I’ve been training throughout autumn and winter, and gradually building up my distance to 13km, so it was perfect timing to enter today’s local 15km trail run. As I schedule my long runs on a Sunday anyway, this was a good chance to get it done early and acquire a new medal for my collection. My ultimate goal is to be able to complete a half marathon in under 2 hours, so I decided my strategy today was to try and stay at a 5:35/5:45 minute per km pace for the entirety of the run. What I hadn’t planned on was twinges of moderate pain under my kneecap during Tuesday’s 8km run and I was a bit worried. Because the pain would go away just as fast as it came on, I decided to rest until race day and made a mental note to stretch really well on the morning of the run and hope for the best.

Rain was forecast but I woke up to what looked like a pretty nice day. Hubby and the boys drove me to the reserve at 7:15am and would return between 8:45-9am to see me cross the finish line. The race kicked off right on time at 7:30am and wow, was everyone quick! I checked my watch straight away and saw I was beginning the run at a 5:00 minute per km pace, which felt good but was way too fast to sustain. I’ve made that mistake before and ended up bonking (runners speak for “reaching a point of exhaustion that makes it hard to go further”) half way through, so I slowed right up allowing competitors to pass me in order to just concentrate on my goal. The course was 3 laps of a 5km circuit. One side of the creek was a gravel trail and contained more inclines, the other side was a relatively flat concrete path. It was beautiful. The first lap went smoothly, the second lap was a bit more of a struggle and by 7/8 km I felt as though I wasn’t running well. Although because I’m generally an evening runner, my morning runs are usually tougher.
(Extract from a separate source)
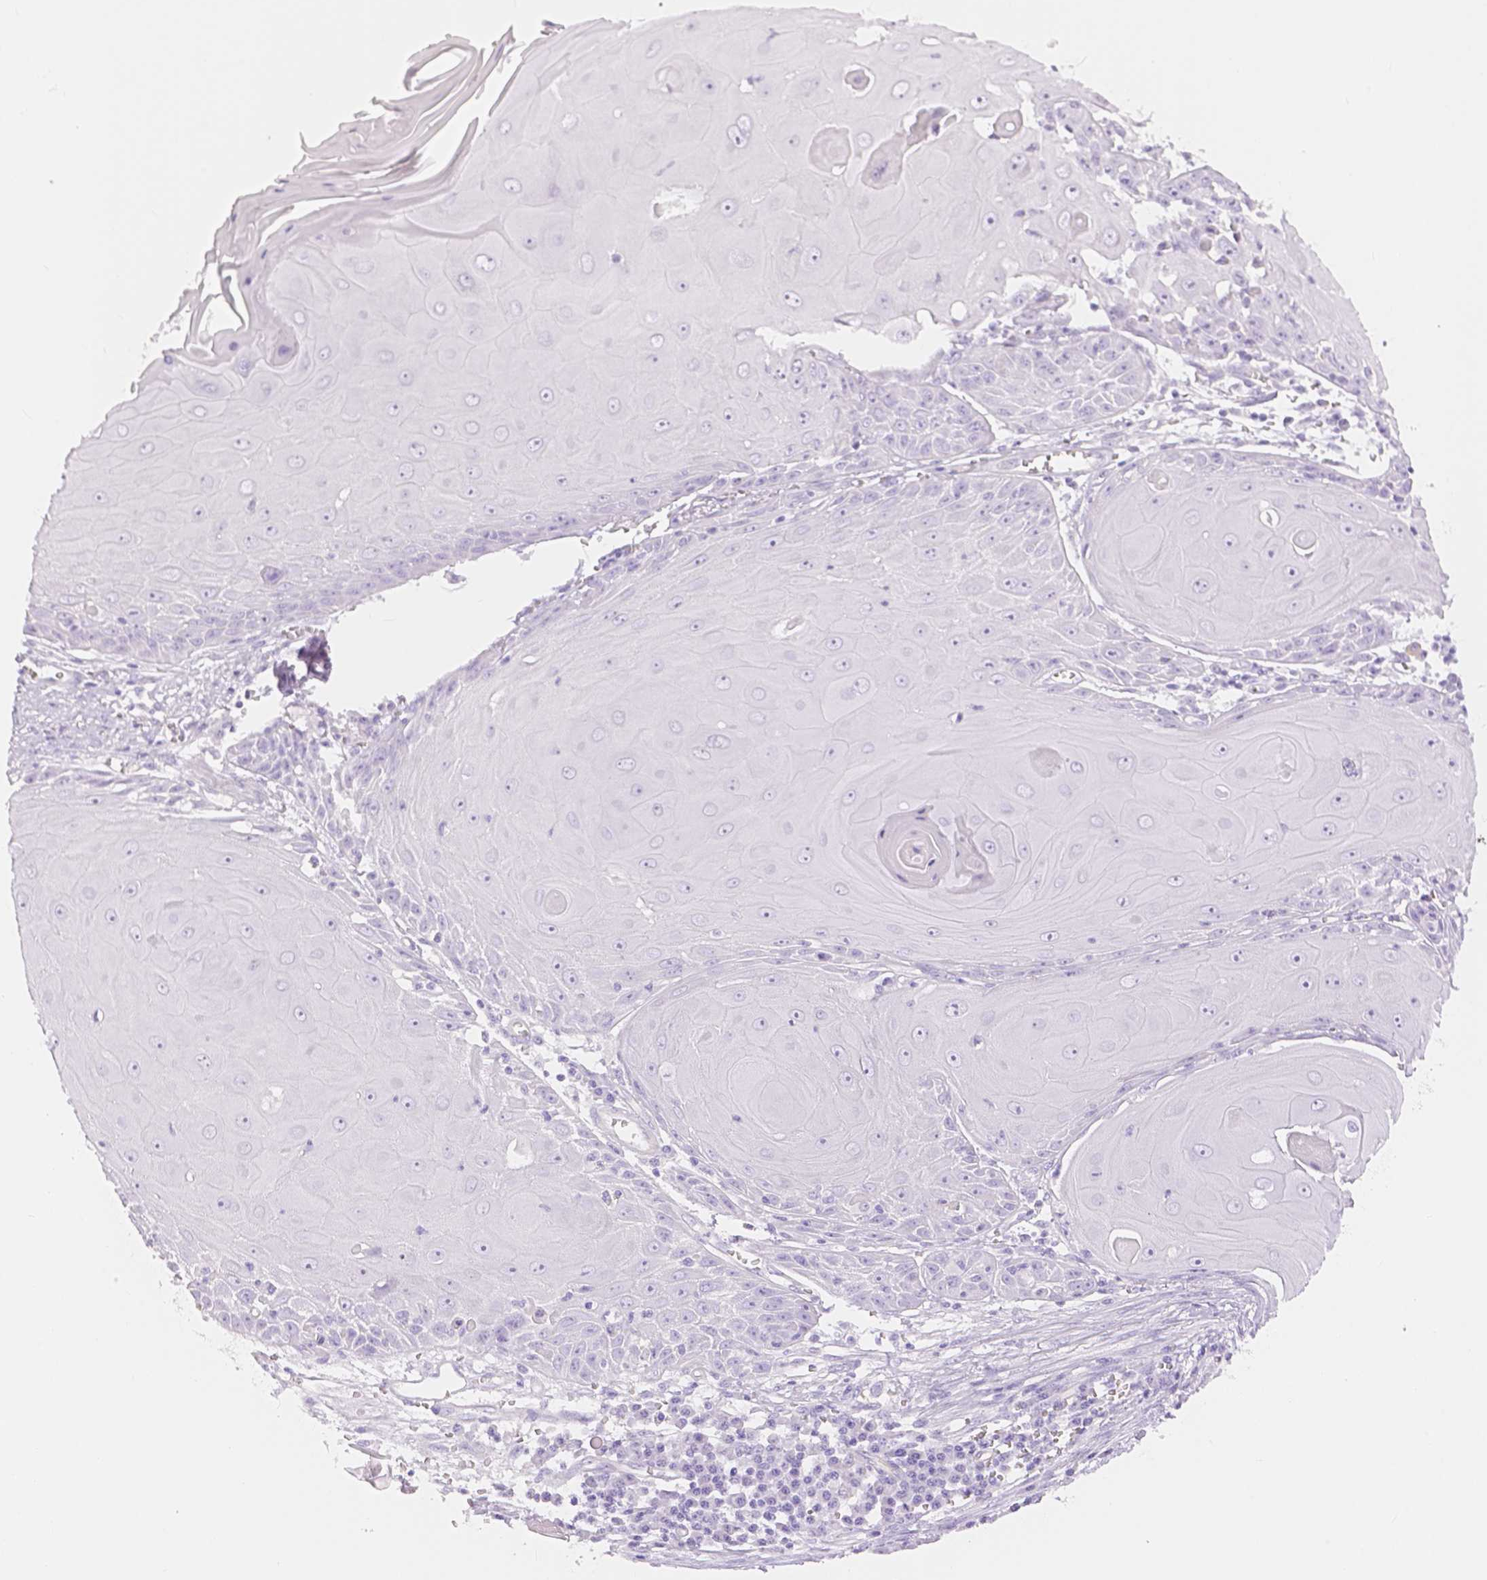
{"staining": {"intensity": "negative", "quantity": "none", "location": "none"}, "tissue": "skin cancer", "cell_type": "Tumor cells", "image_type": "cancer", "snomed": [{"axis": "morphology", "description": "Squamous cell carcinoma, NOS"}, {"axis": "topography", "description": "Skin"}, {"axis": "topography", "description": "Vulva"}], "caption": "Human skin squamous cell carcinoma stained for a protein using immunohistochemistry (IHC) demonstrates no positivity in tumor cells.", "gene": "SLC27A5", "patient": {"sex": "female", "age": 85}}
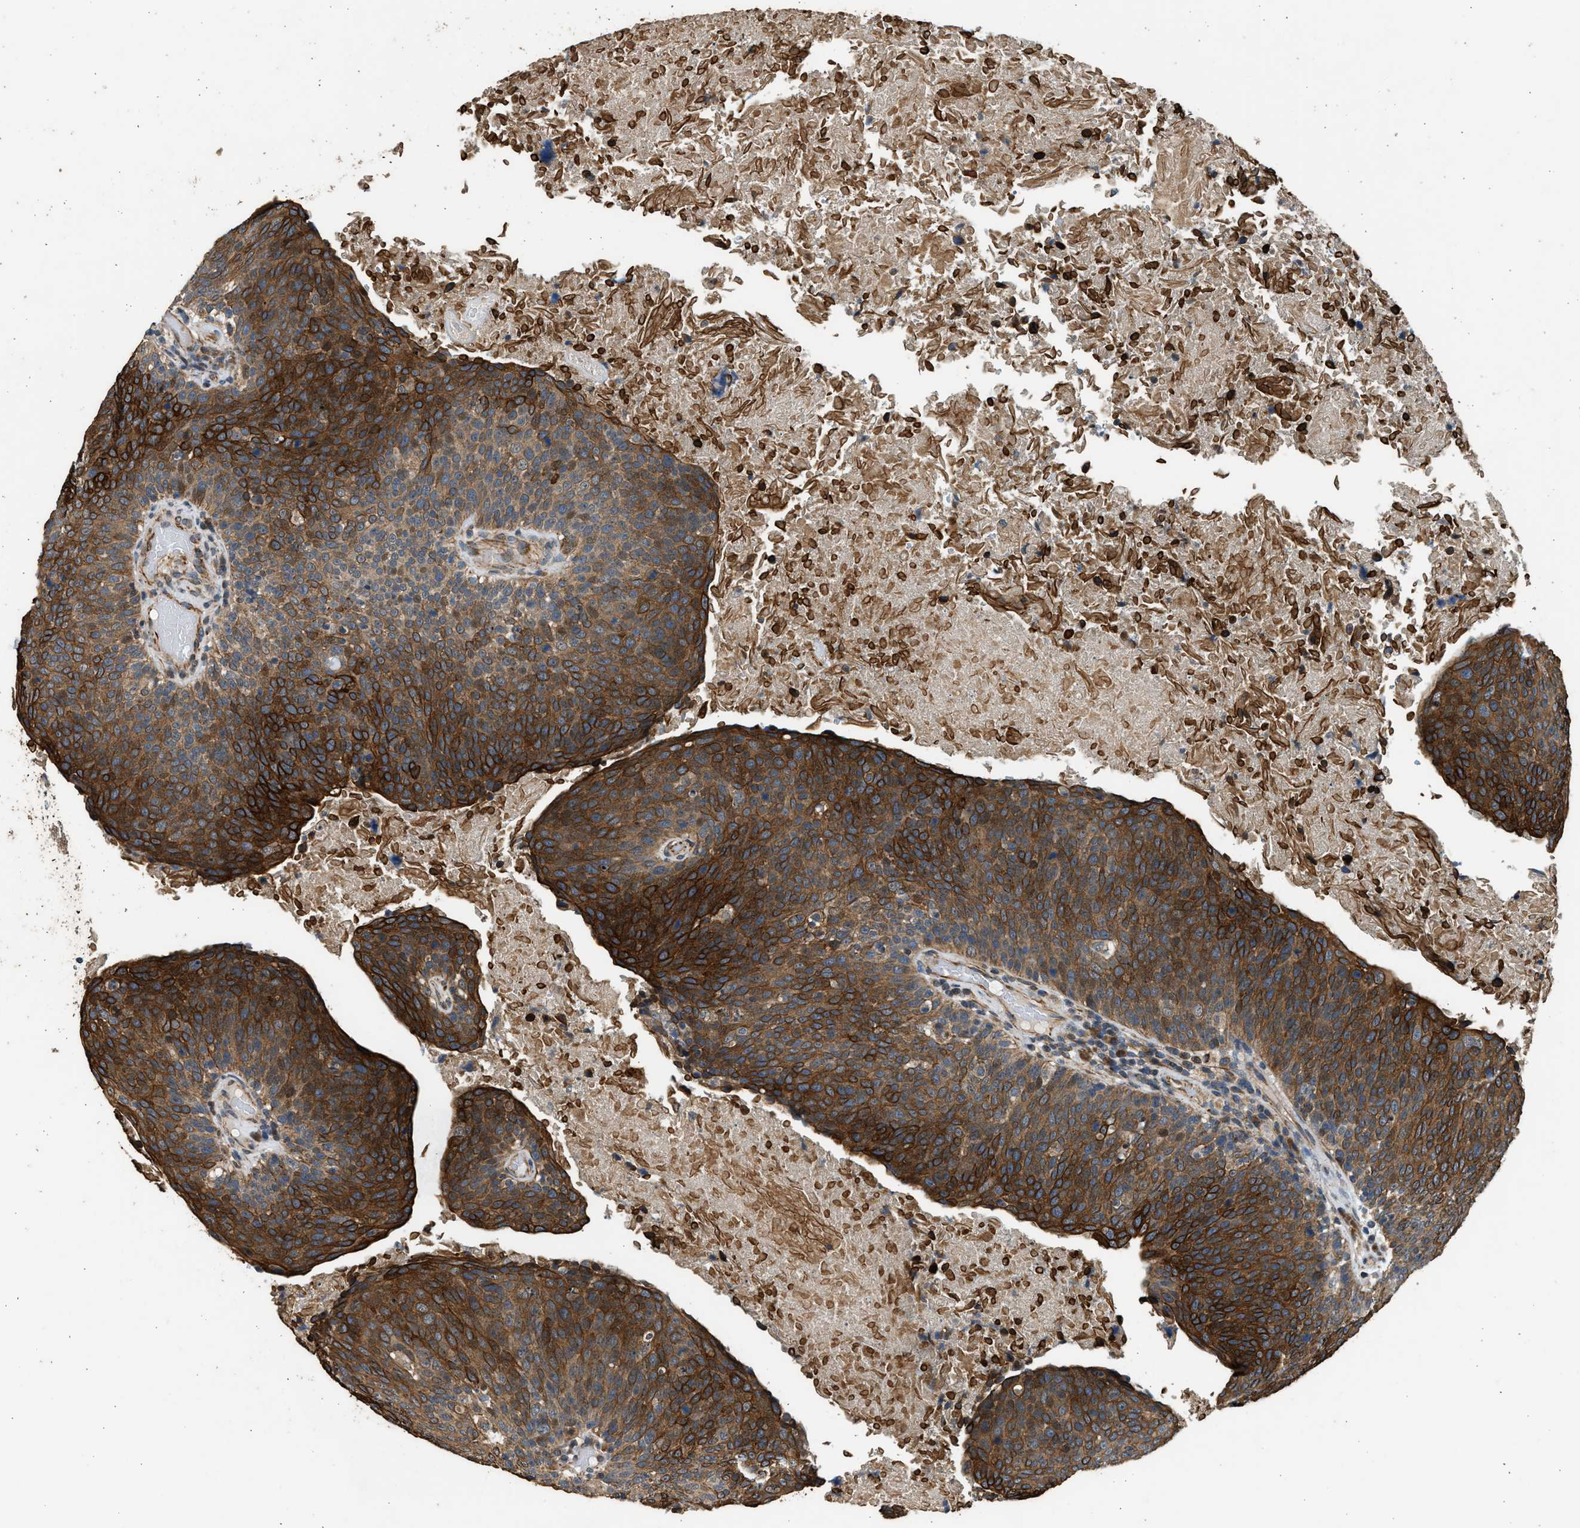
{"staining": {"intensity": "strong", "quantity": ">75%", "location": "cytoplasmic/membranous"}, "tissue": "head and neck cancer", "cell_type": "Tumor cells", "image_type": "cancer", "snomed": [{"axis": "morphology", "description": "Squamous cell carcinoma, NOS"}, {"axis": "morphology", "description": "Squamous cell carcinoma, metastatic, NOS"}, {"axis": "topography", "description": "Lymph node"}, {"axis": "topography", "description": "Head-Neck"}], "caption": "Tumor cells demonstrate strong cytoplasmic/membranous staining in approximately >75% of cells in squamous cell carcinoma (head and neck).", "gene": "PCLO", "patient": {"sex": "male", "age": 62}}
I need fuel to run well but I can’t have too big a breakfast before a race in case it induces a stitch. It had also started to pour with rain (and my hair was looking SO nice this morning) soaking everything and making my clothes and shoes feel heavier. I soldiered on and tried to keep the consistent pace. I knew that once I got to 10km, I’d have one more lap to go. The rain ceased and the sun came out for the final lap and I tried to distract myself by thanking each volunteer along the trail, for giving up their time to help with the event. Usually by 13km into my previous 14-15km races my legs start to tire and send shooting pains into my hips. I was tired, but this wasn’t happening, most likely because I’d put so many kms into my legs in the previous few months, and I also didn’t feel a single pain in my knee. I wasn’t going to stop now. I crossed the finish line in a time of 1:25:10. Taking over 3 minutes off my personal best time and sticking to a 5:40 minute per km race pace.

Bring on the next run!

I hope you’ve all had a wonderful weekend.